STATED TASK A »
Rewrite the part of the records that opens with the line containing "common name: Brown marmorated stink bug" and runs through the end of the records, substituting "vernacular name" for "common name" and changing nothing else. Leave the pictures out of your answer.

|  May 1 2013  |   Blog, Social Media   |   0 COMMENTS

I’m not a big Internet commenter myself, but it’s my instinct to read comments on blog posts or Facebook posts, or to look something up and read a few reviews before making a purchase. Personally, I know my perception of a product or service can be forever altered by a positive or negative comment – and I’m not alone.

A survey last year showed that 72 percent of consumers trust online reviews as much as personal recommendations.

In other words, that guy in the comments section named HamSandwich23 is officially just as reputable a source of information, at least in perception, as a family member.

Businesses don’t usually have the tools or the personnel to monitor all of these touch points, which can make for a PR nightmare.  We’ve talked about how to respond to negative feedback on social media before, but what about ad hominem attacks and insults that barely have a thing to do with a product?

To Catch a Troll

An Internet “troll” is somebody who anonymously reads and comments on articles with less-than-favorable words. A recent study showed that this “trolling” can seriously impact the perception of a brand.

Here is what The New York Times, which helped run the study, had to say:

“Uncivil comments not only polarized readers, but they often changed a participant’s interpretation of the news story itself … In the civil group, those who initially did or did not support the technology — whom we identified with preliminary survey questions — continued to feel the same way after reading the comments.”

The troll seems to have a lot of power when it comes to perception, so how can PR work to fix that problem?

Staying Connected, Civilly

Customers often take it for granted that businesses are going to be easily accessible and responsive online. So, while silence may not be an option, implementing some editorial oversight certainly is.

When it comes to blogs, businesses should make sure to set up a moderation feature. That way, they can review comments before they go live on their websites. This is much better than disabling commenting altogether and closing off an avenue of engagement. Reader comments can enrich customer relationships and potentially reduce the bounce rate from visitors, because comments can engage people and encourage them to stay on the site for longer.

STATED TASK B »
Copy the part of the blog post on online trolls that opens with the words containing "In other words, that" and closes with "with a product?".

Stored entries:
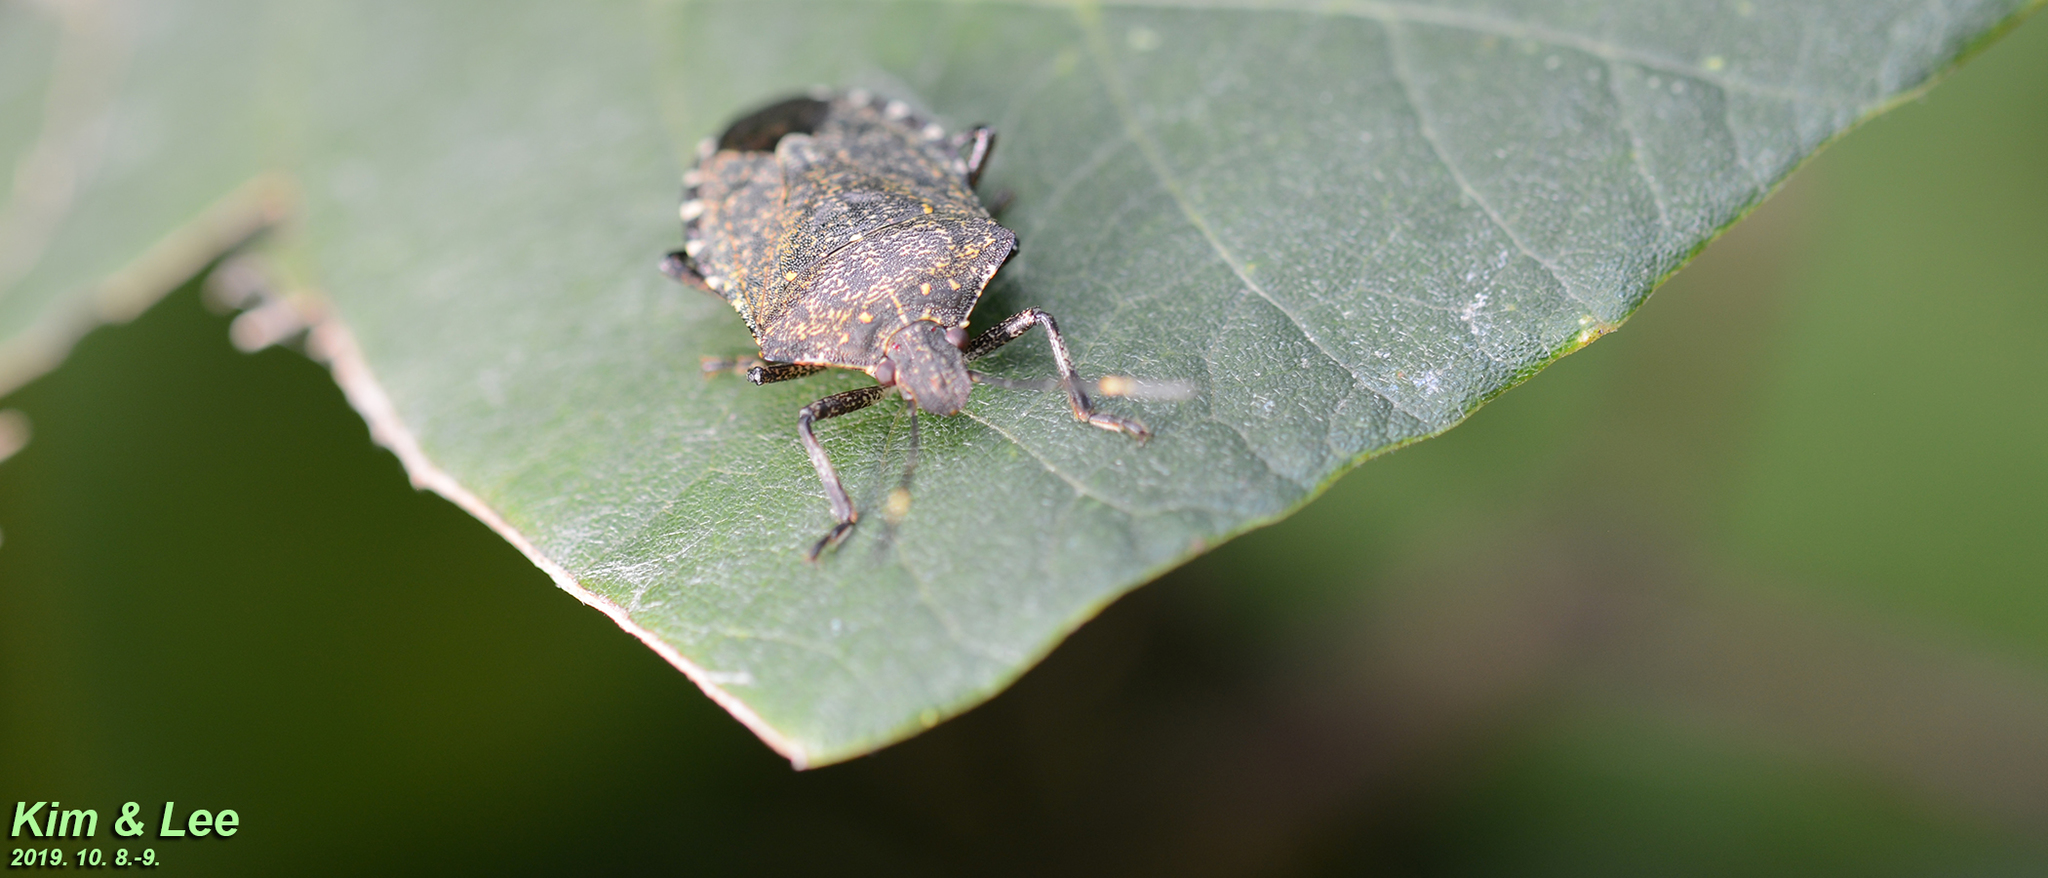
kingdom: Animalia
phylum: Arthropoda
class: Insecta
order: Hemiptera
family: Pentatomidae
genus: Halyomorpha
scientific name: Halyomorpha halys
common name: Brown marmorated stink bug
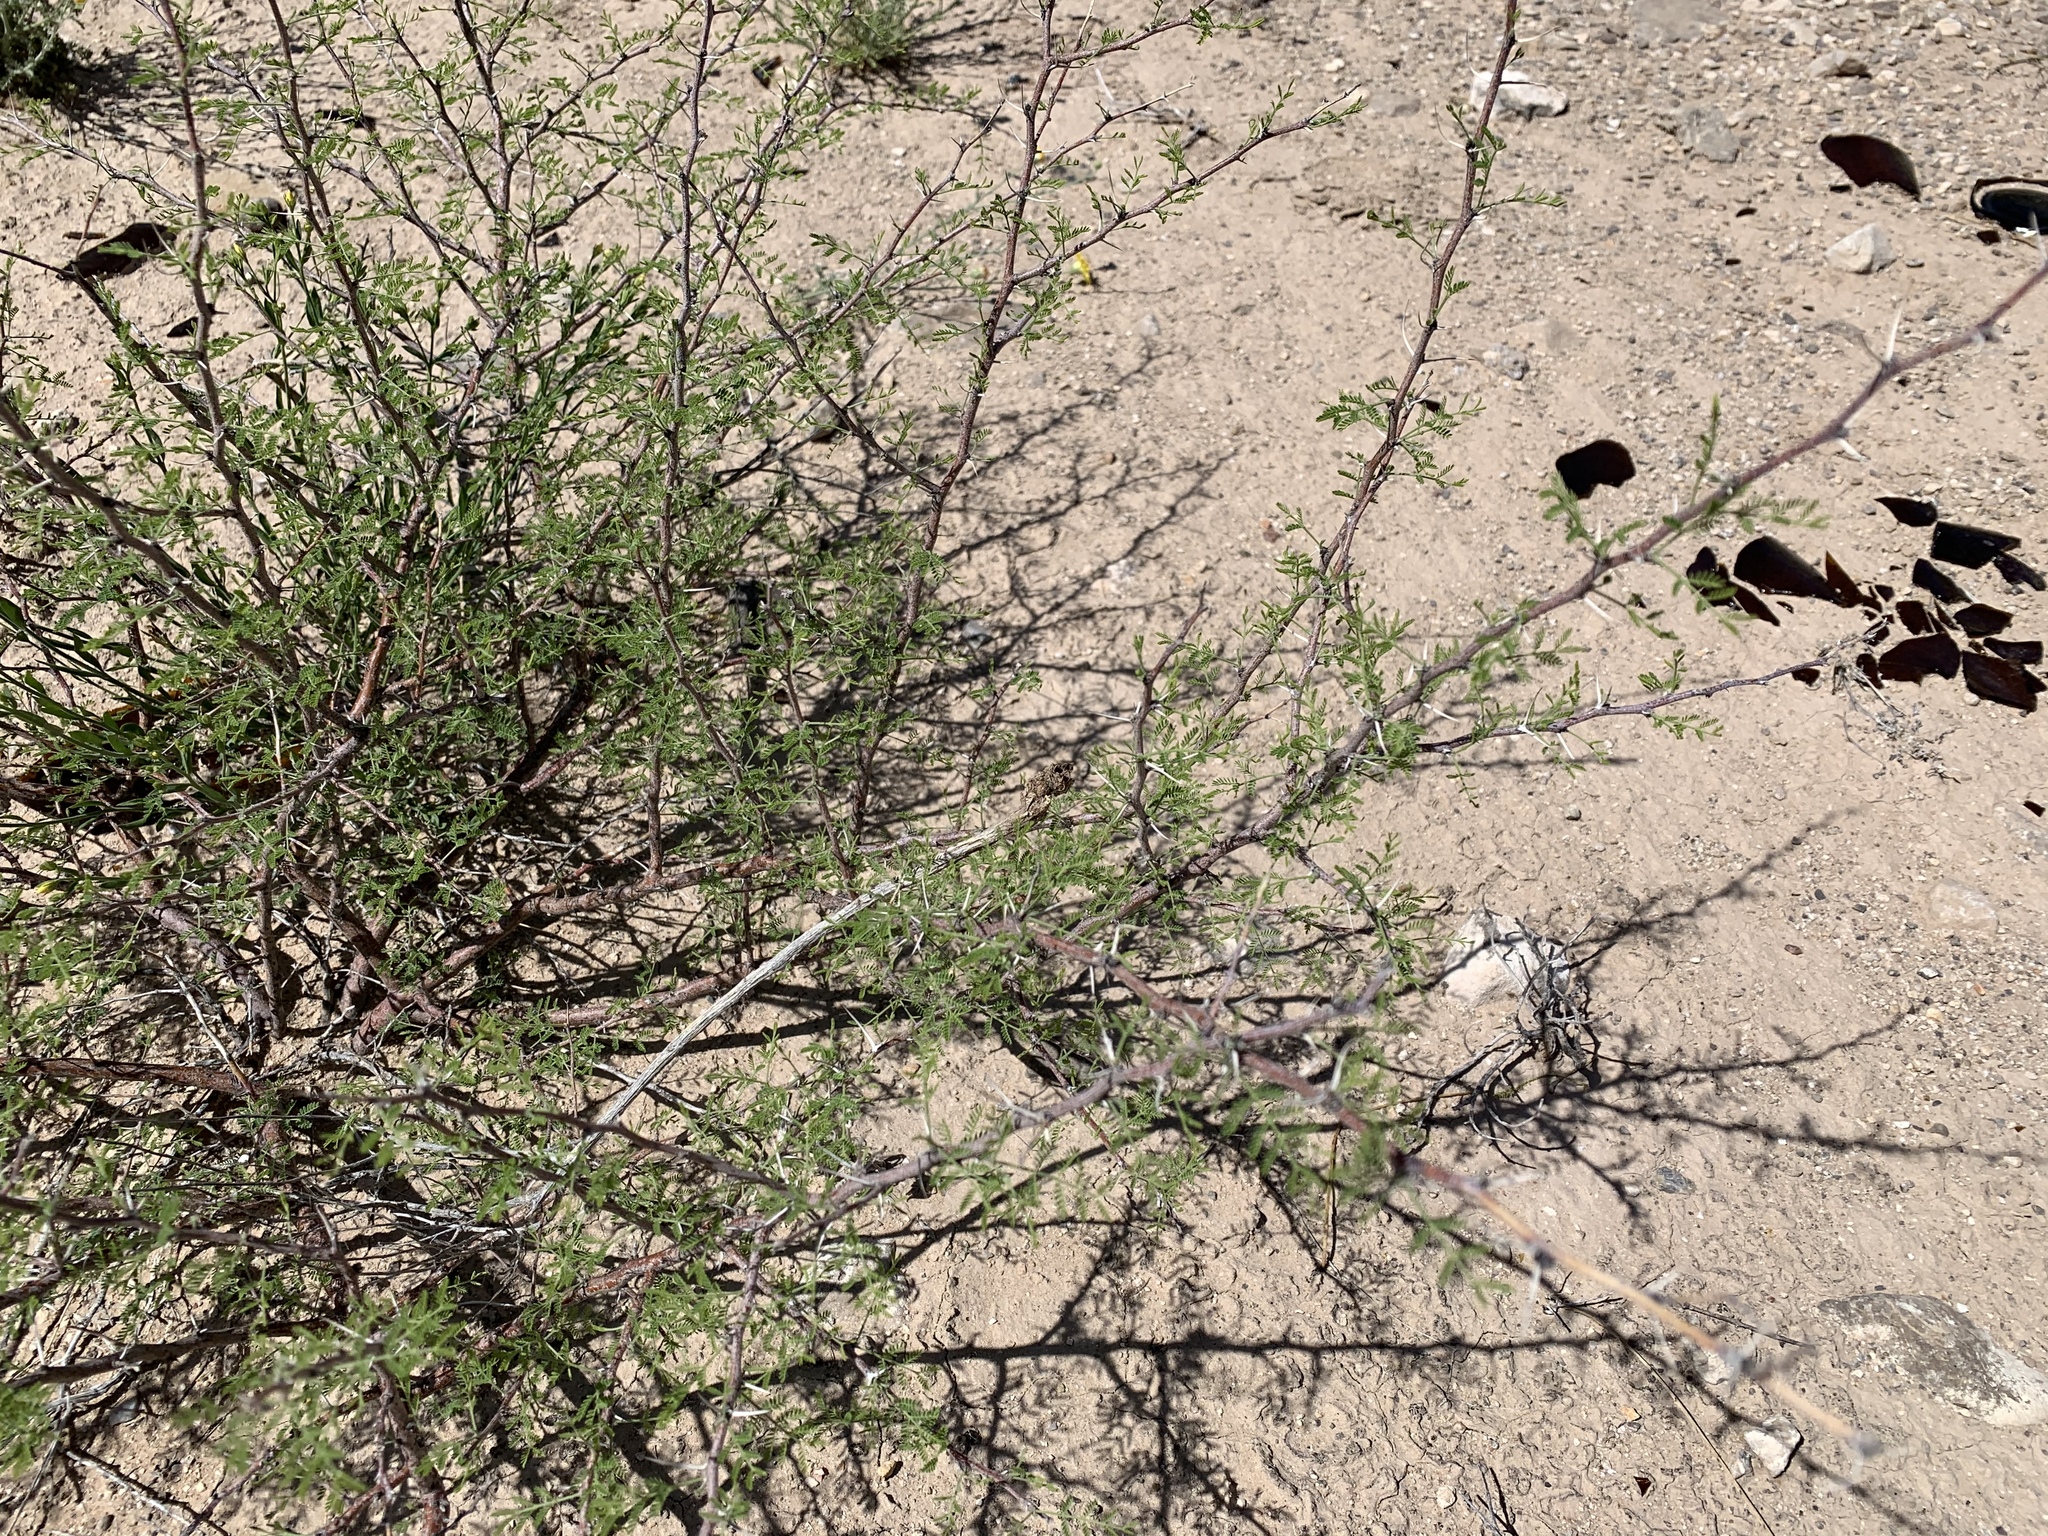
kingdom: Plantae
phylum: Tracheophyta
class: Magnoliopsida
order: Fabales
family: Fabaceae
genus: Vachellia
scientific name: Vachellia constricta
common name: Mescat acacia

WORKED ANSWER A »
vernacular name: Brown marmorated stink bug
kingdom: Plantae
phylum: Tracheophyta
class: Magnoliopsida
order: Fabales
family: Fabaceae
genus: Vachellia
scientific name: Vachellia constricta
vernacular name: Mescat acacia

WORKED ANSWER B »
In other words, that guy in the comments section named HamSandwich23 is officially just as reputable a source of information, at least in perception, as a family member.

Businesses don’t usually have the tools or the personnel to monitor all of these touch points, which can make for a PR nightmare.  We’ve talked about how to respond to negative feedback on social media before, but what about ad hominem attacks and insults that barely have a thing to do with a product?